Global population aging has become an increasingly severe challenge. Advancing age is accompanied by a decline in metabolic function, and accelerated metabolic aging significantly increases the risk of cardiometabolic diseases and mortality. Therefore, slowing metabolic aging is crucial for preventing cardiometabolic diseases and promoting healthy aging. In recent years, breakthroughs in proteomics have opened new avenues for identifying novel biomarkers and pathways of metabolic aging.

Research Progress

Based on a prospective population cohort, this study constructed a measure of metabolic biological age using metabolomic data from 203,491 participants. Metabolic biological age serves as an indicator of metabolic aging. The results showed that metabolic biological age improved the prediction of mortality, cardiovascular disease, and type 2 diabetes risk beyond traditional risk factors (Figure 1). Moreover, metabolic biological age was closely associated with other aging features such as telomere shortening and frailty (Figure 2).

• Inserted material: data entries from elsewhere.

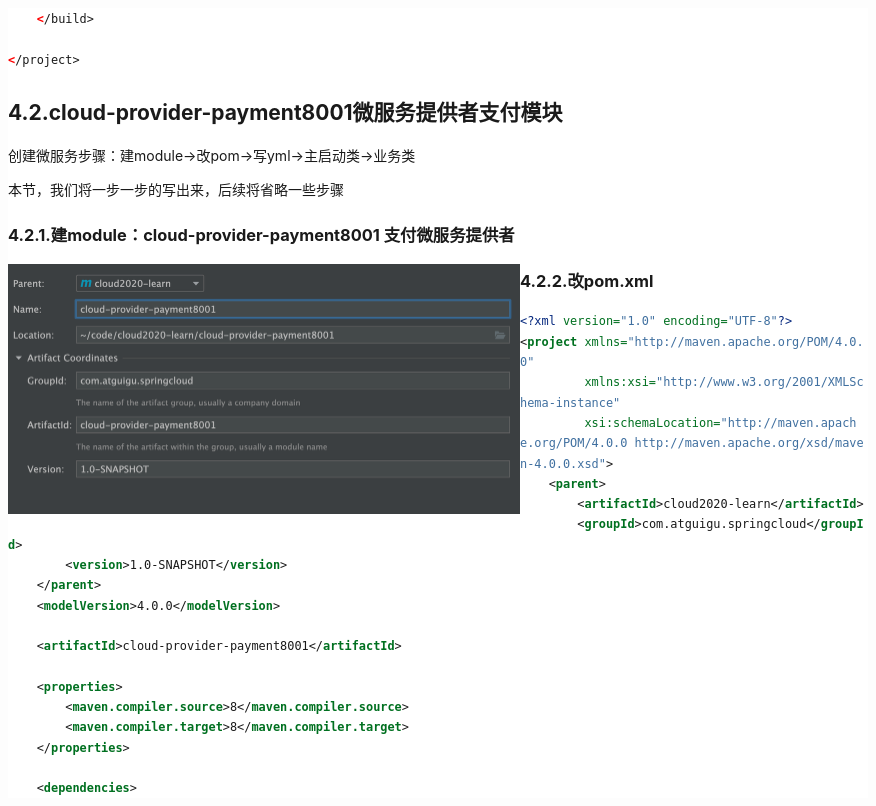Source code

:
 ```xml
    </build>

</project>
```





## 4.2.cloud-provider-payment8001微服务提供者支付模块

创建微服务步骤：建module->改pom->写yml->主启动类->业务类



本节，我们将一步一步的写出来，后续将省略一些步骤

### 4.2.1.建module：cloud-provider-payment8001 支付微服务提供者

<img src="img/image-20220604182255298.png" alt="image-20220604182255298" style="zoom:50%;" align=left />



### **4.2.2.改pom.xml**

```xml
<?xml version="1.0" encoding="UTF-8"?>
<project xmlns="http://maven.apache.org/POM/4.0.0"
         xmlns:xsi="http://www.w3.org/2001/XMLSchema-instance"
         xsi:schemaLocation="http://maven.apache.org/POM/4.0.0 http://maven.apache.org/xsd/maven-4.0.0.xsd">
    <parent>
        <artifactId>cloud2020-learn</artifactId>
        <groupId>com.atguigu.springcloud</groupId>
        <version>1.0-SNAPSHOT</version>
    </parent>
    <modelVersion>4.0.0</modelVersion>

    <artifactId>cloud-provider-payment8001</artifactId>

    <properties>
        <maven.compiler.source>8</maven.compiler.source>
        <maven.compiler.target>8</maven.compiler.target>
    </properties>

    <dependencies>
```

Figure 1. Predictive power of metabolic biological age for cardiometabolic diseases and mortality

Figure 2. Associations of metabolic biological age with cardiovascular disease, telomere shortening, and frailty

In a subset of 24,920 participants with both metabolomic and proteomic data, the researchers identified 60 proteins associated with all metabolic aging phenotypes (including metabolic biological age, telomere length, frailty index, cardiovascular disease, type 2 diabetes, and mortality). Among them, proteins such as GDF15, PLAUR, TNFRSF10A, TNFRSF10B, IFI30, HGF, WFDC2, COL6A3, PIGR, IGFBP4, and EDA2R ranked among the top 20 across at least four phenotypes. These proteins represent core components of metabolic aging, primarily involved in biological processes such as inflammation and immune responses, apoptosis, fibrosis, and regulation of metabolic homeostasis.

Furthermore, plasma proteins exhibited undulating fluctuations during metabolic aging. Peaks in protein expression were observed at metabolic biological ages of 44, 51, and 63 years (Figure 3). These time points may represent critical windows in metabolic aging, suggesting potential periods for targeted metabolic interventions to delay aging and prevent cardiometabolic diseases.

Figure 3. Differential expression of plasma proteins during metabolic aging

Future Outlook

The metabolic biological age constructed in this study can accurately predict mortality and cardiometabolic disease risk, offering clinical significance for population health risk stratification and early disease prevention. The identification of key proteomic biomarkers and their dynamic fluctuations provides important clues for understanding biological pathways of metabolic aging and for developing biomarkers and intervention targets to delay metabolic aging.

Future research should validate these findings across diverse ethnic groups and age ranges, while integrating experimental studies to elucidate underlying biological mechanisms and establish causal relationships. Moreover, precise intervention strategies targeting critical proteins and age-specific windows should be explored to advance early personalized prevention of cardiometabolic diseases and promote healthy aging.